With only a season and a half left to go, Game of Thrones is ramping up the rampage in a big way. With characters, fleets, and armies seeming to fly at will across the width and breadth of Westeros—even when they don’t have dragons—the show may be opening itself up to questions of impractical logistics that it’s never encountered before, but the results for the viewer are undeniably thrilling.
Case in point, the battle that capped last night’s episode, “The Spoils of War”, which saw Jamie and Bronn come face to face with the Dothraki horde and the Mother of Dragons herself, sitting pretty on the back on Drogon. It was the first confrontation between the Targaryens and the Lannisters with major players on both sides (sorry, Euron), and the result was some of the most stressful television I’ve watched in a long time.
The Battle of the Bastards, from season five’s ninth episode “Battle of the Bastards”, was captivating television, a kind of spectacle that had never been attempted on television at that scale before. But it wasn’t really that stressful, at least not for me. While the show went out of its way to have Melisandre remark that it was entirely possible the Lord of Light brought Jon back form the dead just so he could die again in that battle, I never considered that that’s what would actually happen. The main tension in that battle wasn’t in whether a beloved character would live or die, but in the buildup to seeing Ramsay finally get his comeuppance for all the horrendous shit he’d done.

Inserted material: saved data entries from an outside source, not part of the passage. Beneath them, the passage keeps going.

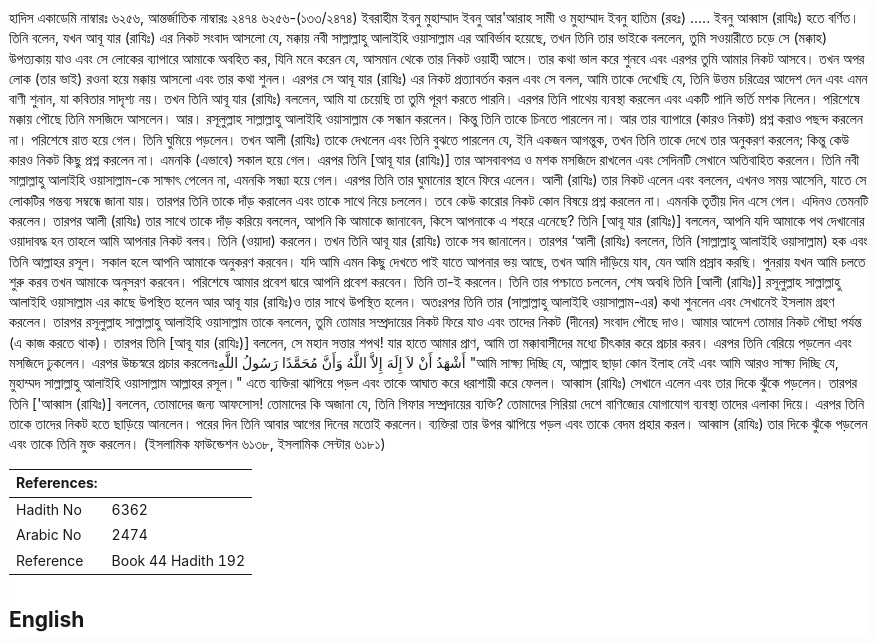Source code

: হাদিস একাডেমি নাম্বারঃ ৬২৫৬, আন্তর্জাতিক নাম্বারঃ ২৪৭৪ ৬২৫৬-(১৩৩/২৪৭৪) ইবরাহীম ইবনু মুহাম্মাদ ইবনু আর'আরাহ সামী ও মুহাম্মাদ ইবনু হাতিম (রহঃ) ..... ইবনু আব্বাস (রাযিঃ) হতে বর্ণিত। তিনি বলেন, যখন আবূ যার (রাযিঃ) এর নিকট সংবাদ আসলো যে, মক্কায় নবী সাল্লাল্লাহু আলাইহি ওয়াসাল্লাম এর আবির্ভাব হয়েছে, তখন তিনি তার ভাইকে বললেন, তুমি সওয়ারীতে চড়ে সে (মক্কাহ) উপত্যকায় যাও এবং সে লোকের ব্যাপারে আমাকে অবহিত কর, যিনি মনে করেন যে, আসমান থেকে তার নিকট ওয়াহী আসে। তার কথা ভাল করে শুনবে এবং এরপর তুমি আমার নিকট আসবে। তখন অপর লোক (তার ভাই) রওনা হয়ে মক্কায় আসলো এবং তার কথা শুনল। এরপর সে আবূ যার (রাযিঃ) এর নিকট প্রত্যাবর্তন করল এবং সে বলল, আমি তাকে দেখেছি যে, তিনি উত্তম চরিত্রের আদেশ দেন এবং এমন বাণী শুনান, যা কবিতার সাদৃশ্য নয়। তখন তিনি আবূ যার (রাযিঃ) বললেন, আমি যা চেয়েছি তা তুমি পূরণ করতে পারনি। এরপর তিনি পাথেয় ব্যবস্থা করলেন এবং একটি পানি ভর্তি মশক নিলেন। পরিশেষে মক্কায় পৌছে তিনি মসজিদে আসলেন। আর। রসূলুল্লাহ সাল্লাল্লাহু আলাইহি ওয়াসাল্লাম কে সন্ধান করলেন। কিন্তু তিনি তাকে চিনতে পারলেন না। আর তার ব্যাপারে (কারও নিকট) প্রশ্ন করাও পছন্দ করলেন না। পরিশেষে রাত হয়ে গেল। তিনি ঘুমিয়ে পড়লেন। তখন আলী (রাযিঃ) তাকে দেখলেন এবং তিনি বুঝতে পারলেন যে, ইনি একজন আগন্তুক, তখন তিনি তাকে দেখে তার অনুকরণ করলেন; কিন্তু কেউ কারও নিকট কিছু প্রশ্ন করলেন না। এমনকি (এভাবে) সকাল হয়ে গেল। এরপর তিনি [আবূ যার (রাযিঃ)] তার আসবাবপত্র ও মশক মসজিদে রাখলেন এবং সেদিনটি সেখানে অতিবাহিত করলেন। তিনি নবী সাল্লাল্লাহু আলাইহি ওয়াসাল্লাম-কে সাক্ষাৎ পেলেন না, এমনকি সন্ধ্যা হয়ে গেল। এরপর তিনি তার ঘুমানোর স্থানে ফিরে এলেন। আলী (রাযিঃ) তার নিকট এলেন এবং বললেন, এখনও সময় আসেনি, যাতে সে লোকটির গন্তব্য সম্বন্ধে জানা যায়। তারপর তিনি তাকে দাঁড় করালেন এবং তাকে সাথে নিয়ে চললেন। তবে কেউ কারোর নিকট কোন বিষয়ে প্রশ্ন করলেন না। এমনকি তৃতীয় দিন এসে গেল। এদিনও তেমনটি করলেন। তারপর আলী (রাযিঃ) তার সাথে তাকে দাঁড় করিয়ে বললেন, আপনি কি আমাকে জানাবেন, কিসে আপনাকে এ শহরে এনেছে? তিনি [আবূ যার (রাযিঃ)] বললেন, আপনি যদি আমাকে পথ দেখানোর ওয়াদাবদ্ধ হন তাহলে আমি আপনার নিকট বলব। তিনি (ওয়াদা) করলেন। তখন তিনি আবূ যার (রাযিঃ) তাকে সব জানালেন। তারপর ‘আলী (রাযিঃ) বললেন, তিনি (সাল্লাল্লাহু আলাইহি ওয়াসাল্লাম) হক এবং তিনি আল্লাহর রসূল। সকাল হলে আপনি আমাকে অনুকরণ করবেন। যদি আমি এমন কিছু দেখতে পাই যাতে আপনার ভয় আছে, তখন আমি দাঁড়িয়ে যাব, যেন আমি প্রস্রাব করছি। পুনরায় যখন আমি চলতে শুরু করব তখন আমাকে অনুসরণ করবেন। পরিশেষে আমার প্রবেশ দ্বারে আপনি প্রবেশ করবেন। তিনি তা-ই করলেন। তিনি তার পশ্চাতে চললেন, শেষ অবধি তিনি [আলী (রাযিঃ)] রসূলুল্লাহ সাল্লাল্লাহু আলাইহি ওয়াসাল্লাম এর কাছে উপস্থিত হলেন আর আবূ যার (রাযিঃ)ও তার সাথে উপস্থিত হলেন। অতঃরপর তিনি তার (সাল্লাল্লাহু আলাইহি ওয়াসাল্লাম-এর) কথা শুনলেন এবং সেখানেই ইসলাম গ্রহণ করলেন। তারপর রসূলুল্লাহ সাল্লাল্লাহু আলাইহি ওয়াসাল্লাম তাকে বললেন, তুমি তোমার সম্প্রদায়ের নিকট ফিরে যাও এবং তাদের নিকট (দীনের) সংবাদ পৌছে দাও। আমার আদেশ তোমার নিকট পৌছা পর্যন্ত (এ কাজ করতে থাক)। তারপর তিনি [আবূ যার (রাযিঃ)] বললেন, সে মহান সত্তার শপথ! যার হাতে আমার প্রাণ, আমি তা মক্কাবাসীদের মধ্যে চীৎকার করে প্রচার করব। এরপর তিনি বেরিয়ে পড়লেন এবং মসজিদে ঢুকলেন। এরপর উচ্চস্বরে প্রচার করলেনঃأَشْهَدُ أَنْ لاَ إِلَهَ إِلاَّ اللَّهُ وَأَنَّ مُحَمَّدًا رَسُولُ اللَّهِ "আমি সাক্ষ্য দিচ্ছি যে, আল্লাহ ছাড়া কোন ইলাহ নেই এবং আমি আরও সাক্ষ্য দিচ্ছি যে, মুহাম্মদ সাল্লাল্লাহু আলাইহি ওয়াসাল্লাম আল্লাহর রসূল।" এতে ব্যক্তিরা ঝাপিয়ে পড়ল এবং তাকে আঘাত করে ধরাশায়ী করে ফেলল। আব্বাস (রাযিঃ) সেখানে এলেন এবং তার দিকে ঝুঁকে পড়লেন। তারপর তিনি ['আব্বাস (রাযিঃ)] বললেন, তোমাদের জন্য আফসোস! তোমাদের কি অজানা যে, তিনি গিফার সম্প্রদায়ের ব্যক্তি? তোমাদের সিরিয়া দেশে বাণিজ্যের যোগাযোগ ব্যবস্থা তাদের এলাকা দিয়ে। এরপর তিনি তাকে তাদের নিকট হতে ছাড়িয়ে আনলেন। পরের দিন তিনি আবার আগের দিনের মতোই করলেন। ব্যক্তিরা তার উপর ঝাপিয়ে পড়ল এবং তাকে বেদম প্রহার করল। আব্বাস (রাযিঃ) তার দিকে ঝুঁকে পড়লেন এবং তাকে তিনি মুক্ত করলেন। (ইসলামিক ফাউন্ডেশন ৬১৩৮, ইসলামিক সেন্টার ৬১৮১)
</div>
<div style={{backgroundColor:'#f8f9fa',padding:20, marginBottom: 10}}><table> <thead> <tr> <th>References:</th> <th></th> </tr> </thead> <tbody><tr><td>Hadith No</td><td>6362</td></tr><tr><td>Arabic No</td><td>2474</td></tr><tr><td>Reference</td><td>Book 44 Hadith 192</td></tr></tbody></table></div>

## English


<div dir="ltr" lang="en" style={{fontSize:'larger',backgroundColor:'#f8f9fa',padding:20}}>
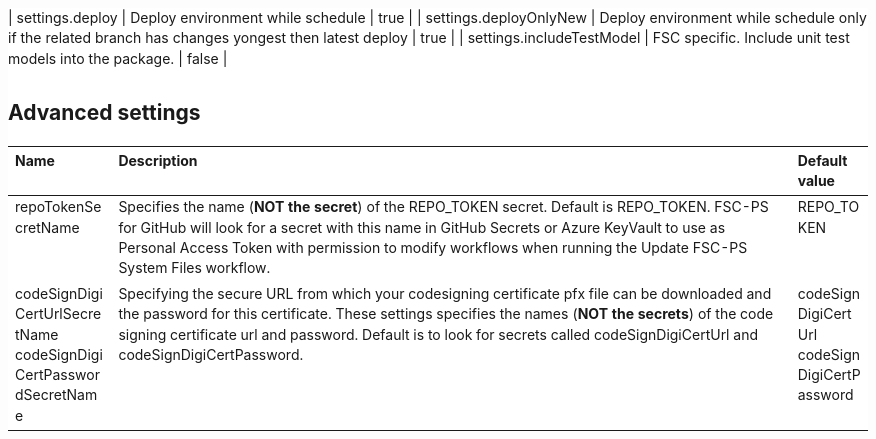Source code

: | settings.deploy | Deploy environment while schedule  | true |
| settings.deployOnlyNew | Deploy environment while schedule only if the related branch has changes yongest then latest deploy  | true |
| settings.includeTestModel | FSC specific. Include unit test models into the package. | false |

## Advanced settings
| Name | Description | Default value |
| :-- | :-- | :-- |
| repoTokenSecretName | Specifies the name (**NOT the secret**) of the REPO_TOKEN secret. Default is REPO_TOKEN. FSC-PS for GitHub will look for a secret with this name in GitHub Secrets or Azure KeyVault to use as Personal Access Token with permission to modify workflows when running the Update FSC-PS System Files workflow. | REPO_TOKEN |
| codeSignDigiCertUrlSecretName<br />codeSignDigiCertPasswordSecretName | Specifying the secure URL from which your codesigning certificate pfx file can be downloaded and the password for this certificate. These settings specifies the names (**NOT the secrets**) of the code signing certificate url and password. Default is to look for secrets called codeSignDigiCertUrl and codeSignDigiCertPassword.  | codeSignDigiCertUrl<br />codeSignDigiCertPassword |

The “Spoils of War” battle was an entirely different animal. Here, for the first time, was a battle with characters on both sides that we’ve genuinely come to root for. Watching this battle, I had no idea what was going to happen; more significantly, I had no idea what I wanted to happen. I love Jamie and Bronn, but I also love Dany and her dragons. I want Daenerys to win the Iron Throne, but I also have a lot invested in Jamie surviving long enough to kill Cersei.
The fact that Bronn and Jamie are still serving Cersei’s interests does make them the objective bad guys in this battle since Cersei is the evilest character remaining on the show, Night King included. But this is Westeros, baby; ain’t no one got their hands clean in this Game of Thrones, and if we didn’t feel for characters that have done distasteful shit, now that Hodor’s dead we wouldn’t have anybody to root for. I like Jamie and Bronn, and I don’t want to see them get mowed down by a dragon.
Sadly for me, then, one of them is definitely dead, and it’s probably Bronn. Benioff and Weiss have to take someone off the board for that battle to have any real weight, and while Bronn’s been around for a long time and is well-liked in the fandom he’s not in any way essential to the story. It will be very useful, however, for Jamie to get a firsthand glimpse at the different approach to queening that Dany takes from Cersei—although burning hapless Lannister grunts to ash isn’t exactly her best look.
Lay out all the pieces and it’s pretty obvious that’s the way “The Spoils of War” had to play out. But that doesn’t change how tense it was in the moment. This battle was great storytelling, putting our sympathies for characters on different sides of the battlefield in conflict in the same way the characters are in conflict with each other. We’ve always known that there would ultimately be one winner in the Game of Thrones, but now that events are reaching their conclusion, only the characters we care about the most are left standing. Watching how things play out is only going to get more stressful from here, and I can’t wait.